#### INPUT FOR THIS TASK:
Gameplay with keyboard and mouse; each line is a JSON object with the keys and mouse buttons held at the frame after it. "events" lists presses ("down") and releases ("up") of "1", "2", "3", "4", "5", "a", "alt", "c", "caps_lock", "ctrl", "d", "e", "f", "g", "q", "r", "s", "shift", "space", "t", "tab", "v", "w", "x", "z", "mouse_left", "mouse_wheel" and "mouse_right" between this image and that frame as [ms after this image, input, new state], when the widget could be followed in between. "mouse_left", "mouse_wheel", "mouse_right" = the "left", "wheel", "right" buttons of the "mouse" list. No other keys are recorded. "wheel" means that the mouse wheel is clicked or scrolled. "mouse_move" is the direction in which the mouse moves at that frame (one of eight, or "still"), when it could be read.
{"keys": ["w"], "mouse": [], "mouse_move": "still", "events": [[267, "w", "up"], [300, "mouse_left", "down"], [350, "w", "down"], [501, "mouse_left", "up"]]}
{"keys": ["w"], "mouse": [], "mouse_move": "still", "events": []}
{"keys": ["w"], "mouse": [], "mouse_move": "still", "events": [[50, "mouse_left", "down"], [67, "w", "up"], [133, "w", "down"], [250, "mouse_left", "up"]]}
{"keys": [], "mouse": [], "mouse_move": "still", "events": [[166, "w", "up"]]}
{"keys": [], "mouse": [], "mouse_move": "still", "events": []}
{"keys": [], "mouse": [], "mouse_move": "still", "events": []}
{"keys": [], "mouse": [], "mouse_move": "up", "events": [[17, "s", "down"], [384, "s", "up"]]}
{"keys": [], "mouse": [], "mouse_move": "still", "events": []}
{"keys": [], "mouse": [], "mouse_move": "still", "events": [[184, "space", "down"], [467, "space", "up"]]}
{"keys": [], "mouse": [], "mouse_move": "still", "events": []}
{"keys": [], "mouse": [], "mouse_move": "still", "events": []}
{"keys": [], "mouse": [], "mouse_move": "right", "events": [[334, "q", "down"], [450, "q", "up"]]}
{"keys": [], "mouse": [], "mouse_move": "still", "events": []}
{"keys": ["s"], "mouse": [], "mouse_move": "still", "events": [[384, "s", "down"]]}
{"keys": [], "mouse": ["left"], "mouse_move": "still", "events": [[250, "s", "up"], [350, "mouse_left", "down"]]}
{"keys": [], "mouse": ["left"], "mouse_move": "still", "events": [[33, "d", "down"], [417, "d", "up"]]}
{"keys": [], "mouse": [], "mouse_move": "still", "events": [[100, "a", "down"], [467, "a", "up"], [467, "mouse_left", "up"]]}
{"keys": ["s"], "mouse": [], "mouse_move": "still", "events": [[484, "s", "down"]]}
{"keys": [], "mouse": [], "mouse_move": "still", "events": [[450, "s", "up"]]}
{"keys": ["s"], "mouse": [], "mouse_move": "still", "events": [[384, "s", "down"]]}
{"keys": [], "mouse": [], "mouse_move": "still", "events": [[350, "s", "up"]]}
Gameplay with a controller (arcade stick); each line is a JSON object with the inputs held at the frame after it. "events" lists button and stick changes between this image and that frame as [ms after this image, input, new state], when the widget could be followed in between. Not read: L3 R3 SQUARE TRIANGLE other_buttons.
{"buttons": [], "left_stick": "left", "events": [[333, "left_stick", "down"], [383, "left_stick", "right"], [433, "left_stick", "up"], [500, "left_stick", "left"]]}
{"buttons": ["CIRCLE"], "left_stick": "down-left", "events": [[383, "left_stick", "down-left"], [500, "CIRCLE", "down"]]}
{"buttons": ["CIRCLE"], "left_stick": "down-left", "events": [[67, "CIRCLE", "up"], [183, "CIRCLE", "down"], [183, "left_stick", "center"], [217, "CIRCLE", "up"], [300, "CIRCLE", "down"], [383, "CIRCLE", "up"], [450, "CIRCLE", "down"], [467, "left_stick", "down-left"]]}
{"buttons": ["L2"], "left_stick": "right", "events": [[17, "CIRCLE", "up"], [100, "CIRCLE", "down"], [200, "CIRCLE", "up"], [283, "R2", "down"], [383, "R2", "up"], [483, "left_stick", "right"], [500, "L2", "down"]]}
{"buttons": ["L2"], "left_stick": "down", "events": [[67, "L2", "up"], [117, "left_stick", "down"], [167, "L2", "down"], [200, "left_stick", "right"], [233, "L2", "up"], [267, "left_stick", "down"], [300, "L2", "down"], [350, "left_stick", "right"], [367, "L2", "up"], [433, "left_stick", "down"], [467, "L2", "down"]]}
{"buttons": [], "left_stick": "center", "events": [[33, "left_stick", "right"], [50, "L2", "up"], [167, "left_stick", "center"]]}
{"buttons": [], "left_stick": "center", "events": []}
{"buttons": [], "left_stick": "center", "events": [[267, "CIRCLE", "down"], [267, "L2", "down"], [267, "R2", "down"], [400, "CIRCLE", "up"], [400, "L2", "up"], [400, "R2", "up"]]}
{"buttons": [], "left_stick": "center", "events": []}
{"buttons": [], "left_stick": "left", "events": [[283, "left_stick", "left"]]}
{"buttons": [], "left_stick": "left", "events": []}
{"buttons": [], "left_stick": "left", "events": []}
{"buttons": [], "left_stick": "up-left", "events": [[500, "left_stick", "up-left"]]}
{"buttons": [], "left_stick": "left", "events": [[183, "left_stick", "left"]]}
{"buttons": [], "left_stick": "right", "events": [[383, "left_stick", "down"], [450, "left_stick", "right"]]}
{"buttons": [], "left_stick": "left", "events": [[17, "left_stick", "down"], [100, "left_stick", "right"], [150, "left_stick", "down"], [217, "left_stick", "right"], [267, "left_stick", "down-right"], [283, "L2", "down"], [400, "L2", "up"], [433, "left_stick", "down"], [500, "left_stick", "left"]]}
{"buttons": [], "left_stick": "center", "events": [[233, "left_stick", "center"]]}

#### WHAT THIS TASK INVOLVES:
Give back the whole listing. Match it exactly.

#### REPLY:
Gameplay with keyboard and mouse; each line is a JSON object with the keys and mouse buttons held at the frame after it. "events" lists presses ("down") and releases ("up") of "1", "2", "3", "4", "5", "a", "alt", "c", "caps_lock", "ctrl", "d", "e", "f", "g", "q", "r", "s", "shift", "space", "t", "tab", "v", "w", "x", "z", "mouse_left", "mouse_wheel" and "mouse_right" between this image and that frame as [ms after this image, input, new state], when the widget could be followed in between. "mouse_left", "mouse_wheel", "mouse_right" = the "left", "wheel", "right" buttons of the "mouse" list. No other keys are recorded. "wheel" means that the mouse wheel is clicked or scrolled. "mouse_move" is the direction in which the mouse moves at that frame (one of eight, or "still"), when it could be read.
{"keys": ["w"], "mouse": [], "mouse_move": "still", "events": [[267, "w", "up"], [300, "mouse_left", "down"], [350, "w", "down"], [501, "mouse_left", "up"]]}
{"keys": ["w"], "mouse": [], "mouse_move": "still", "events": []}
{"keys": ["w"], "mouse": [], "mouse_move": "still", "events": [[50, "mouse_left", "down"], [67, "w", "up"], [133, "w", "down"], [250, "mouse_left", "up"]]}
{"keys": [], "mouse": [], "mouse_move": "still", "events": [[166, "w", "up"]]}
{"keys": [], "mouse": [], "mouse_move": "still", "events": []}
{"keys": [], "mouse": [], "mouse_move": "still", "events": []}
{"keys": [], "mouse": [], "mouse_move": "up", "events": [[17, "s", "down"], [384, "s", "up"]]}
{"keys": [], "mouse": [], "mouse_move": "still", "events": []}
{"keys": [], "mouse": [], "mouse_move": "still", "events": [[184, "space", "down"], [467, "space", "up"]]}
{"keys": [], "mouse": [], "mouse_move": "still", "events": []}
{"keys": [], "mouse": [], "mouse_move": "still", "events": []}
{"keys": [], "mouse": [], "mouse_move": "right", "events": [[334, "q", "down"], [450, "q", "up"]]}
{"keys": [], "mouse": [], "mouse_move": "still", "events": []}
{"keys": ["s"], "mouse": [], "mouse_move": "still", "events": [[384, "s", "down"]]}
{"keys": [], "mouse": ["left"], "mouse_move": "still", "events": [[250, "s", "up"], [350, "mouse_left", "down"]]}
{"keys": [], "mouse": ["left"], "mouse_move": "still", "events": [[33, "d", "down"], [417, "d", "up"]]}
{"keys": [], "mouse": [], "mouse_move": "still", "events": [[100, "a", "down"], [467, "a", "up"], [467, "mouse_left", "up"]]}
{"keys": ["s"], "mouse": [], "mouse_move": "still", "events": [[484, "s", "down"]]}
{"keys": [], "mouse": [], "mouse_move": "still", "events": [[450, "s", "up"]]}
{"keys": ["s"], "mouse": [], "mouse_move": "still", "events": [[384, "s", "down"]]}
{"keys": [], "mouse": [], "mouse_move": "still", "events": [[350, "s", "up"]]}
Gameplay with a controller (arcade stick); each line is a JSON object with the inputs held at the frame after it. "events" lists button and stick changes between this image and that frame as [ms after this image, input, new state], when the widget could be followed in between. Not read: L3 R3 SQUARE TRIANGLE other_buttons.
{"buttons": [], "left_stick": "left", "events": [[333, "left_stick", "down"], [383, "left_stick", "right"], [433, "left_stick", "up"], [500, "left_stick", "left"]]}
{"buttons": ["CIRCLE"], "left_stick": "down-left", "events": [[383, "left_stick", "down-left"], [500, "CIRCLE", "down"]]}
{"buttons": ["CIRCLE"], "left_stick": "down-left", "events": [[67, "CIRCLE", "up"], [183, "CIRCLE", "down"], [183, "left_stick", "center"], [217, "CIRCLE", "up"], [300, "CIRCLE", "down"], [383, "CIRCLE", "up"], [450, "CIRCLE", "down"], [467, "left_stick", "down-left"]]}
{"buttons": ["L2"], "left_stick": "right", "events": [[17, "CIRCLE", "up"], [100, "CIRCLE", "down"], [200, "CIRCLE", "up"], [283, "R2", "down"], [383, "R2", "up"], [483, "left_stick", "right"], [500, "L2", "down"]]}
{"buttons": ["L2"], "left_stick": "down", "events": [[67, "L2", "up"], [117, "left_stick", "down"], [167, "L2", "down"], [200, "left_stick", "right"], [233, "L2", "up"], [267, "left_stick", "down"], [300, "L2", "down"], [350, "left_stick", "right"], [367, "L2", "up"], [433, "left_stick", "down"], [467, "L2", "down"]]}
{"buttons": [], "left_stick": "center", "events": [[33, "left_stick", "right"], [50, "L2", "up"], [167, "left_stick", "center"]]}
{"buttons": [], "left_stick": "center", "events": []}
{"buttons": [], "left_stick": "center", "events": [[267, "CIRCLE", "down"], [267, "L2", "down"], [267, "R2", "down"], [400, "CIRCLE", "up"], [400, "L2", "up"], [400, "R2", "up"]]}
{"buttons": [], "left_stick": "center", "events": []}
{"buttons": [], "left_stick": "left", "events": [[283, "left_stick", "left"]]}
{"buttons": [], "left_stick": "left", "events": []}
{"buttons": [], "left_stick": "left", "events": []}
{"buttons": [], "left_stick": "up-left", "events": [[500, "left_stick", "up-left"]]}
{"buttons": [], "left_stick": "left", "events": [[183, "left_stick", "left"]]}
{"buttons": [], "left_stick": "right", "events": [[383, "left_stick", "down"], [450, "left_stick", "right"]]}
{"buttons": [], "left_stick": "left", "events": [[17, "left_stick", "down"], [100, "left_stick", "right"], [150, "left_stick", "down"], [217, "left_stick", "right"], [267, "left_stick", "down-right"], [283, "L2", "down"], [400, "L2", "up"], [433, "left_stick", "down"], [500, "left_stick", "left"]]}
{"buttons": [], "left_stick": "center", "events": [[233, "left_stick", "center"]]}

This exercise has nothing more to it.